Roma Summer Fest 2026, oltre 70 show da giugno a settembre

Star internazionali, grandi interpreti italiani, jazz ed elettronica animano l'Auditorium, Santa Cecilia e Casa del Jazz

Oltre due mesi di musica e spettacoli con più di 70 appuntamenti. Il Roma Summer Fest 2026, prodotto dalla Fondazione Musica per Roma, propone un cartellone che attraversa generi e generazioni, confermandosi tra gli eventi centrali dell’estate culturale della Capitale. Tra i primi protagonisti figurano Gio Evan, Serena Brancale e Niccolò Fabi.

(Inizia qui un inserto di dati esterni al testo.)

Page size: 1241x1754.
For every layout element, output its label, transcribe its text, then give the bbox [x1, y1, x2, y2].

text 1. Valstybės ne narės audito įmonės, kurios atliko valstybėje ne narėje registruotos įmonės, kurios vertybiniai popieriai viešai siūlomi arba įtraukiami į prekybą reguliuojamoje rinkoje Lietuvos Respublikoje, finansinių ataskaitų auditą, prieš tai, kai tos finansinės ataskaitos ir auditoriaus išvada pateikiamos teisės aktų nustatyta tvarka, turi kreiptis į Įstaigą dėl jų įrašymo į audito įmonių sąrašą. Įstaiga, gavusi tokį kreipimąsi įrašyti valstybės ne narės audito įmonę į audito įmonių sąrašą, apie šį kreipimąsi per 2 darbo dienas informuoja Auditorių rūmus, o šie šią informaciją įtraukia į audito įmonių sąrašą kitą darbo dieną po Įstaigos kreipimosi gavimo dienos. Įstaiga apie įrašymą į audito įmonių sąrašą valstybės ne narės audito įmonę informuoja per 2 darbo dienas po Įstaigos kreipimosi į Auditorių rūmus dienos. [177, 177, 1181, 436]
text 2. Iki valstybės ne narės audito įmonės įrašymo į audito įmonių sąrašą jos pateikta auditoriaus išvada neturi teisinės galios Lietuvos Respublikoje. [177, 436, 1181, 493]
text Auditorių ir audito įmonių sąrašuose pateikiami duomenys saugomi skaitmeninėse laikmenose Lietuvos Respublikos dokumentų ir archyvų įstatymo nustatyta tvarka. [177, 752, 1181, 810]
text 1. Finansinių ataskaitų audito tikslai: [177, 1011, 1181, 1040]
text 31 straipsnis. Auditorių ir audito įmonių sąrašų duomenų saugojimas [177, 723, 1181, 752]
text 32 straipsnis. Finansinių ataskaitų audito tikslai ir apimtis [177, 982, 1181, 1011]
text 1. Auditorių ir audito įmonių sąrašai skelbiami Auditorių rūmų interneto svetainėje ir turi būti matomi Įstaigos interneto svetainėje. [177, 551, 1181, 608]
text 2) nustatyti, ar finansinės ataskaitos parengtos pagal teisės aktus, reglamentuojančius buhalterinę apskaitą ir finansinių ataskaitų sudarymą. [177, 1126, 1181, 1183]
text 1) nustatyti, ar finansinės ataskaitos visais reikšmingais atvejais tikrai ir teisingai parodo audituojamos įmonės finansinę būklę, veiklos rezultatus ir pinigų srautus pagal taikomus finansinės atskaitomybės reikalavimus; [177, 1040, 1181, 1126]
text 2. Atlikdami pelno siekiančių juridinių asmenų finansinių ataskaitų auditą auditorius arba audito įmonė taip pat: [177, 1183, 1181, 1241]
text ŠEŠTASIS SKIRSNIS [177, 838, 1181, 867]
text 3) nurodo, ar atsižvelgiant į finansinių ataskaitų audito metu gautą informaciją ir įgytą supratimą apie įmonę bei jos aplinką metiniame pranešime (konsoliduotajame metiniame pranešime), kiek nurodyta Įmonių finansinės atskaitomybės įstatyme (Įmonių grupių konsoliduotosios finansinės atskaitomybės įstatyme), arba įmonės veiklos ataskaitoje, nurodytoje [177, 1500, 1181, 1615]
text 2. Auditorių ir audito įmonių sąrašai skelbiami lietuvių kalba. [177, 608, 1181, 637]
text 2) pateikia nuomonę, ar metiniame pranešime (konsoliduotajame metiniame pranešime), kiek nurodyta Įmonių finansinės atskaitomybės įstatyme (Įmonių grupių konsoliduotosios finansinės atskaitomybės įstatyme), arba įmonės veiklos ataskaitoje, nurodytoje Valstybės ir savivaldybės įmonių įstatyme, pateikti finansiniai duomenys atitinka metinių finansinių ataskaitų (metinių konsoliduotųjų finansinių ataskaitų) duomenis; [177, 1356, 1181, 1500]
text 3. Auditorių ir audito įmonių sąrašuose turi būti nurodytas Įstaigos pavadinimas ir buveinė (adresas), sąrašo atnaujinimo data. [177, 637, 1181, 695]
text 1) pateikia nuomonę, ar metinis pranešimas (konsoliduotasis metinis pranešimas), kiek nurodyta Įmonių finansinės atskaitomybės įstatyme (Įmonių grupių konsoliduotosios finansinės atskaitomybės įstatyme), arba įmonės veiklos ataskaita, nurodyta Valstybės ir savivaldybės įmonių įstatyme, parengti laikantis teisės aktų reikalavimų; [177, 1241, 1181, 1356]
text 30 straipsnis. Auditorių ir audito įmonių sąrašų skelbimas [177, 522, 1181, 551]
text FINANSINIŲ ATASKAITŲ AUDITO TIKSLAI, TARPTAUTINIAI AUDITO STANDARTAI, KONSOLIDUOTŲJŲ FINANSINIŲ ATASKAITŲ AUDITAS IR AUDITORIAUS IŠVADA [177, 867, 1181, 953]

Cuore della manifestazione è la Cavea dell’Auditorium Parco della Musica, affiancata per alcune date dalla Sala Santa Cecilia e dalla Casa del Jazz. Una formula che permette alla manifestazione di coinvolgere spazi e pubblici differenti, ampliando una programmazione che si estende fino a settembre.

Dalle icone internazionali alle nuove generazioni

L’edizione 2026 punta sulla trasversalità, con una forte presenza di band storiche e artisti internazionali. In cartellone figurano Ben Harper & The Innocent Criminals, John Legend, Anastacia, Europe, Johnny Marr, Village People, Kool & The Gang, Marilyn Manson, Wilco, Noa, Goran Bregovic e Marisa Monte.

Ampio spazio anche alla scena italiana con Niccolò Fabi, Alice, Subsonica, Elio e le Storie Tese, Fiorella Mannoia, Levante e Nicola Piovani. Il jazz sarà rappresentato, tra gli altri, da Stefano Bollani, Pat Metheny, Diana Krall e Marcus Miller.

Spazio ai nuovi protagonisti

Il programma guarda anche alle sonorità contemporanee e alle nuove generazioni, chiamando sul palco Kneecap, Marco Castello, Mac DeMarco, Bresh, Frah Quintale, Two Door Cinema Club, La Niña, Capo Plaza, Il Tre e Tony Boy.

Tra gli appuntamenti di maggiore richiamo spiccano le quattro serate consecutive di Ludovico Einaudi, dal 19 al 22 giugno, e l’unica data italiana di Danny Elfman, prevista il primo luglio con le musiche dei film di Tim Burton. Il 2 luglio partirà inoltre il tour di John Legend, mentre il 24 agosto arriverà DJO, progetto musicale di Joe Keery, conosciuto anche per il ruolo di Steve Harrington in Stranger Things.

Gran finale con Dissonanze

La parte musicale della rassegna culminerà il 12 e 13 settembre con il ritorno di Dissonanze, festival legato alla cultura elettronica contemporanea. Tra i nomi annunciati nella line-up figurano Björk e Peggy Gou.

La manifestazione propone così un percorso che attraversa pop, rock, cantautorato, jazz ed elettronica, mettendo insieme artisti affermati e nuove voci del panorama nazionale e internazionale.

Non solo concerti

Accanto alla programmazione musicale trova spazio una sezione dedicata agli eventi extra, con appuntamenti che spaziano dalla comicità alla narrazione, fino all’approfondimento e alla riflessione contemporanea.

Tra gli ospiti figurano Maurizio Battista il 18 giugno, Stefano Nazzi il 24, Elio Germano il 25 con l’evento solidale Pane ar pane – Artisti per Sant’Egidio, Paolo Ruffini il 30 giugno, Max Giusti il 16 luglio, Massimo Recalcati l’8 settembre, Pablo Trincia il 14 e Vincenzo Salemme il 15 settembre.